__Texto citado__:
* * * * * * * * *

De outra parte, impunha-se obviamente que um projeto dessa natureza não podia ser levado em frente sem o conhecimento e o apoio das autoridades públicas e privadas nele interessadas. Foi preciso expor o projeto para a Associação dos Prefeitos do Vale do Sinos assim como conquistar a parceria de cada legislativo e executivo municipal. Ao mesmo tempo o Projeto foi apresentado aos órgãos públicos estaduais e federais, órgãos de classe, conselhos comunitários sem o apoio dos quais a execução seria inviável. Esse relacionamento entre a Faculdade de Ciências Econômicas e os parceiros que acabamos de mencionar, contou com um poderoso facilitador. Um bom número dos professores da Faculdade eram profissionais ligados a entidades de classe, repartições e órgãos públicos. Assim, por ex., o prof. Ary Burger ocupava a presidência do Banco Regional de Desenvolvimento Econômico, o prof. José Cinel ligado à Associação Comercial de Porto Alegre e outros ainda, além de exercerem profissões liberais, lecionavam na Universidade Federal do Rio Grande do Sul e na Universidade Católica de Porto Alegre. Em todas as instâncias o projeto teve um inesperado bom acolhimento. No plano estatual o Governador Ildo Meneguetti pôs à disposição o aparato da burocracia e infraestrutura técnica. No plano federal o apoio foi igualmente favorável. Os resultados dessas múltiplas tramitações nas diversas esferas públicas e privadas acham-se condensadas na ata da Congregação da Faculdade de Ciências Econômicas de 29 de junho de 1963

Neste sentido, por iniciativa da Faculdade, está em estudo um Plano de Retificação do Rio dos Sinos, que deverá ser realizado com a ajuda do Governo Alemão no que se refere ao setor técnico e financeiro que ora se encontra no Itamarati. Este plano terá duas facetas: Uma a retificação do rio dos Sinos. De caráter técnico que será elaborado pelos técnicos alemães; outra socio- antropológico-cultural-econômica em que trabalharão os nossos professores e alunos cujas equipes já estão constituídas. O Projeto já passou pelo Itamarati com parecer favorável e apresentado por Egydio Michaelsen ao Governo alemão e por ele aprovado. Para fevereiro de 1964 está anunciada a chegada de um perito do Governo Alemão para definir a colaboração com a Faculdade de Economia.

* * * * * * * * *

__Seção de dados__:
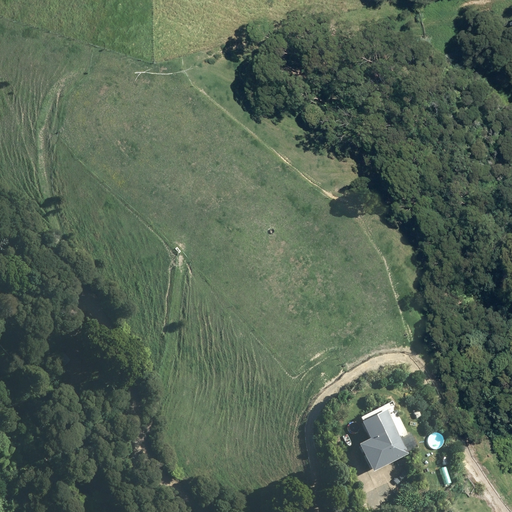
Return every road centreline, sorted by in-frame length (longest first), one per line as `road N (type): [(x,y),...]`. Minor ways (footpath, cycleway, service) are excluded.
road 1 (track): [(505,511),(422,377),(396,360),(363,369),(316,402),(309,424),(322,511)]
road 2 (track): [(209,511),(162,479),(148,452),(189,251)]
road 3 (track): [(150,438),(135,425),(114,334),(83,290),(0,220)]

* * * * * * * * *

__Instrução escrita__:
Substitua "Itamarati" por "Itamaraty" ao reproduzir o texto citado, começando por "Neste sentido, por" e seguindo até "Faculdade de Economia.".

__Solução do exercício__:
Neste sentido, por iniciativa da Faculdade, está em estudo um Plano de Retificação do Rio dos Sinos, que deverá ser realizado com a ajuda do Governo Alemão no que se refere ao setor técnico e financeiro que ora se encontra no Itamaraty. Este plano terá duas facetas: Uma a retificação do rio dos Sinos. De caráter técnico que será elaborado pelos técnicos alemães; outra socio- antropológico-cultural-econômica em que trabalharão os nossos professores e alunos cujas equipes já estão constituídas. O Projeto já passou pelo Itamaraty com parecer favorável e apresentado por Egydio Michaelsen ao Governo alemão e por ele aprovado. Para fevereiro de 1964 está anunciada a chegada de um perito do Governo Alemão para definir a colaboração com a Faculdade de Economia.